UM HOMEM NA CIDADE
 
Estava frio, muito frio mesmo. Agasalhou-se, levantando as abas do sobretudo e protegendo ao máximo o pescoço, já envolto no cachecol.
Caminhou pela rua quase deserta, olhando distraído para uma ou outra montra.
As luzes de Natal, que anos atrás eram penduradas com grande antecedência, dando brilho e cor às principais artérias da cidade, repousavam agora, devido à crise, em alguma arrecadação da autarquia.
Finalmente chegou junto do miradouro da Graça, onde pôde observar, fascinado, as luzes de Lisboa. O ruído do transito, uma ou outra ambulância que se fazia ouvir, uma vez que o hospital de S. José era perfeitamente visível, ficava logo ali.
Tudo dava alguma - pouca - animação à noite.

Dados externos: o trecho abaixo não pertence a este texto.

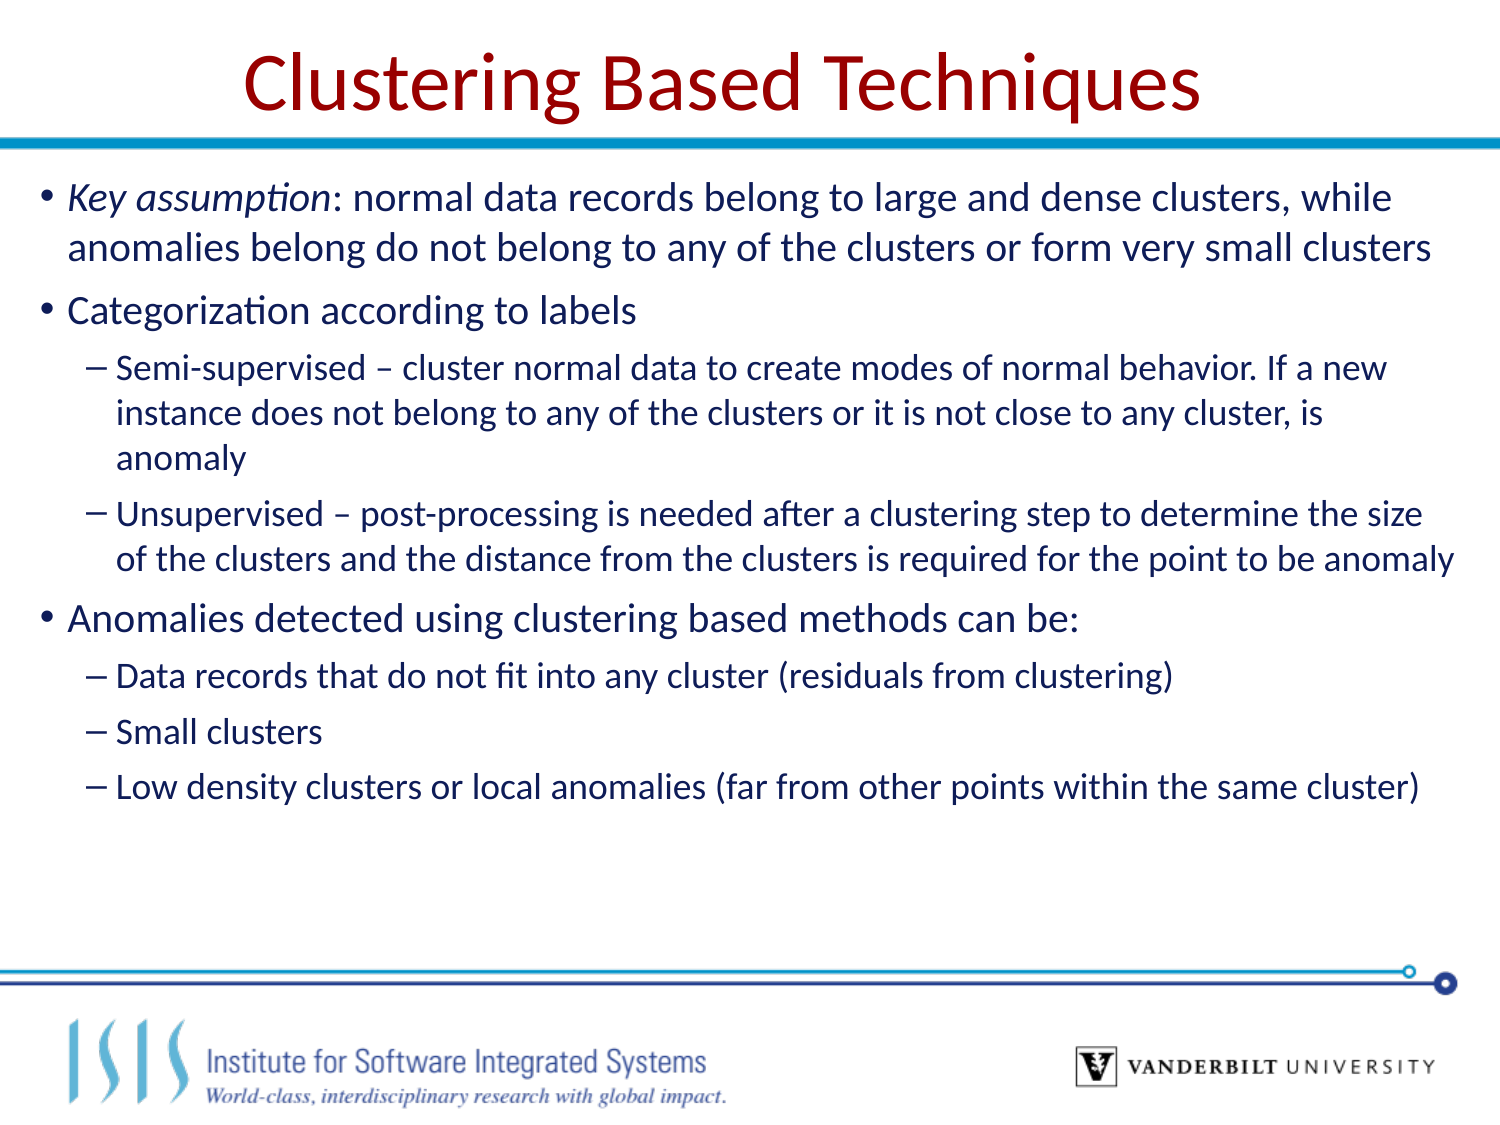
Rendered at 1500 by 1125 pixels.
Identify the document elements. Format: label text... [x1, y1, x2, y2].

list Key assumption: normal data records belong to large and dense clusters, while anomalies belong do not belong to any of the clusters or form very small clusters Categorization according to labels Semi-supervised – cluster normal data to create modes of normal behavior. If a new instance does not belong to any of the clusters or it is not close to any cluster, is anomaly Unsupervised – post-processing is needed after a clustering step to determine the size of the clusters and the distance from the clusters is required for the point to be anomaly Anomalies detected using clustering based methods can be: Data records that do not fit into any cluster (residuals from clustering)‏ Small clusters Low density clusters or local anomalies (far from other points within the same cluster) [24, 162, 1463, 1063]
title Clustering Based Techniques [35, 19, 1411, 136]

Apesar do frio intenso, manteve-se durante algum tempo olhando em frente, imaginando a vida dos muitos milhares de seres que em vários locais, em casa, na rua, ou em nenhures, quais seriam as suas alegrias, os seus dramas... E então recordou o seu próprio drama, os amores passados e sobretudo o grande amor da sua vida, também já pertença do passado.
Tentou disfarçar o nó no estômago que então sentiu e lentamente virou para a rua íngreme que o levaria a casa, iniciando essa descida.
Para o suplício da solidão.
Para aquelas paredes ricamente decoradas mas tão mudas, sem vida.
Tudo era inerte em sua casa, vazio de emoções. Faltava-lhe a alegria de outrora.
Caminhou como um autómato, chegou junto da porta e então subiu até ao seu andar. Mais um dia do resto da sua vida havia passado. Outros se seguiriam. Quantos, não imaginava. Mas de uma coisa estava seguro: Não mais existiria felicidade no seu coração.